Texas Sen. Ted Cruz is a veritable rock star among Republican base voters, as evidenced by his reception at the recent Western Republican meetings in Salt Lake City. Cruz can toss out the red meat and work up a crowd with the best of them. Lots of conservative Republicans would like him to run for president, and they might get their wish.

Cruz, of course, has no real chance of being elected president of the United States. Democrats would love for him to be the nominee because Hillary Clinton would cruise to victory. Cruz can excite the Republican base, but he would bomb with mainstream voters.

Cruz illustrates the gulf between conservative Republican rhetoric and the realities of governing in America today. Personally, I agree with Cruz on most of his goals. I believe the federal government has become too big, too expensive and too centralized. I believe taxes are too high and stifling regulations are out of control. I believe we must get control of deficits and entitlement spending. I believe the budget should be balanced.

But I differ with Cruz in how we reach those objectives. His rhetoric makes it sound simple and easy. Elect conservative Republicans and they’ll turn things around in a hurry. In reality, dismantling the welfare state will take many years and will be excruciatingly difficult. I wish we could do it quickly, but we can’t. It has taken many decades to get into this mess and if anyone tries to move too fast, they will rapidly lose public support. So many people are dependent on so many government programs that it would be enormously wrenching to society to abruptly cut taxes, eliminate programs, reduce entitlement payments and balance the budget.
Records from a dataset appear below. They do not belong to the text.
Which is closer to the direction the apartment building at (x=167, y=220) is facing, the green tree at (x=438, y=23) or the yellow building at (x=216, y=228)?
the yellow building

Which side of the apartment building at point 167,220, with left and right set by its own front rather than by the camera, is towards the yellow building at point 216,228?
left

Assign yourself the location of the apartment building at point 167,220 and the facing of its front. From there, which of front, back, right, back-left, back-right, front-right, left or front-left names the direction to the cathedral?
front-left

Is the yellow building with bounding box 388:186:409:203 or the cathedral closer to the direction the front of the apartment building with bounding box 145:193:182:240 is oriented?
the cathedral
I devoutly hope Republicans take over the entire government in 2016. However, if they do, they have to govern. And that presents enormous problems. Conservative Republicans have raised expectations with the base that they’re going to dismantle the welfare state, drastically cut taxes, and quickly balance the budget. If they don’t do it, the base will be angry.

But if they take aggressive action they will alienate the majority of voters and be unceremoniously voted out of office in the next few elections. Most citizens will rebel against drastic changes. Turning the country around has to be done gradually.
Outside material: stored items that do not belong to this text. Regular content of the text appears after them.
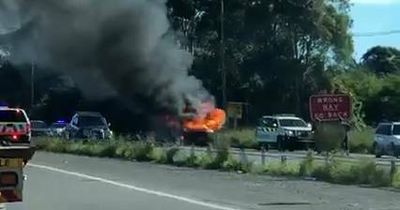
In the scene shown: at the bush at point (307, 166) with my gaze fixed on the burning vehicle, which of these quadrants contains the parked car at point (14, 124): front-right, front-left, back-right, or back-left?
front-left

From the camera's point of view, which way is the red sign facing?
toward the camera

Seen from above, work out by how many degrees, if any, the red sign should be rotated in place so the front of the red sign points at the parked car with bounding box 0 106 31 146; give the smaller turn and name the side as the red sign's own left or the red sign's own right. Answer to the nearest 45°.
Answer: approximately 90° to the red sign's own right
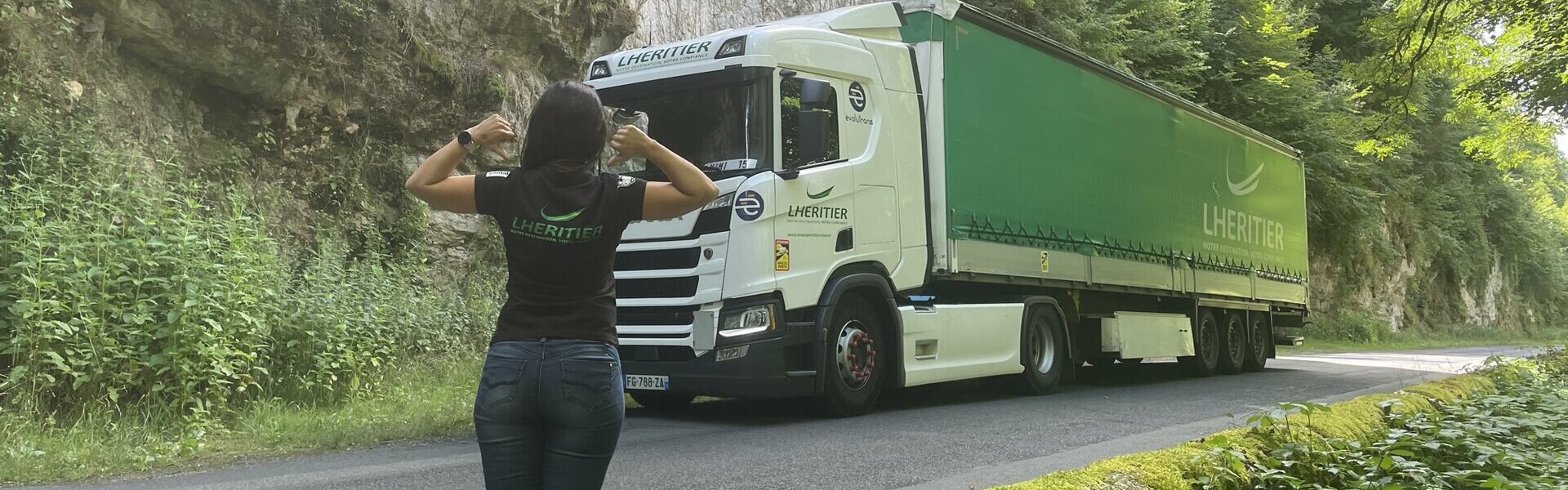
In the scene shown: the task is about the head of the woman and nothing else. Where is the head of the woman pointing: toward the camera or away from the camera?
away from the camera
Look at what happened to Democrats after Obama was elected in 2008. They controlled the entire government. They quickly overreached. They passed Obamacare. They passed an enormous stimulus program, throwing money at every liberal program they could think of. They racked up enormous debt.
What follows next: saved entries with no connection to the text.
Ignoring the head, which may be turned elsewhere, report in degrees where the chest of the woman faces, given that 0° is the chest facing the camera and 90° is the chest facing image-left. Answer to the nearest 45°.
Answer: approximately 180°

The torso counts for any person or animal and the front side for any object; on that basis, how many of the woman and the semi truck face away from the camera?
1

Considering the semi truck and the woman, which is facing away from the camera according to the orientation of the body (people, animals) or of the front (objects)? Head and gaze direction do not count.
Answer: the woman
And that caused the rise of the Tea Party in 2010 and Democrats suffered an enormous humiliation at the polls, with Republicans taking control of the House and making up considerable ground in the Senate.

Republicans probably would have won control of the Senate outright over the next couple of elections if they hadn’t nominated far-right candidates in a number of races.

I support Republicans holding firm against more big-government spending. And I understand why Democrats won’t support drastic cuts in the safety net system. But between those two positions is plenty of room for compromise. Responsible tax reform could be revenue neutral, but eliminate tax breaks and subsidies and reduce rates. Entitlement spending could be slowed gradually, not hurting anyone currently receiving benefits. The budget can be balanced over time, bolstered by an improved economy with pro-growth policies. It’s insane that we don’t pass comprehensive immigration reform. If we did those things the economy would take off and many more Americans would find jobs.

So Cruz and other conservative Republicans need to talk more realistically about what’s possible and the difficulty of the road ahead. They shouldn’t rev up the Republican base at the cost of scaring middle class America.

I hope Republicans win the government. But we need to prepare for that day by being a lot more realistic in our rhetoric.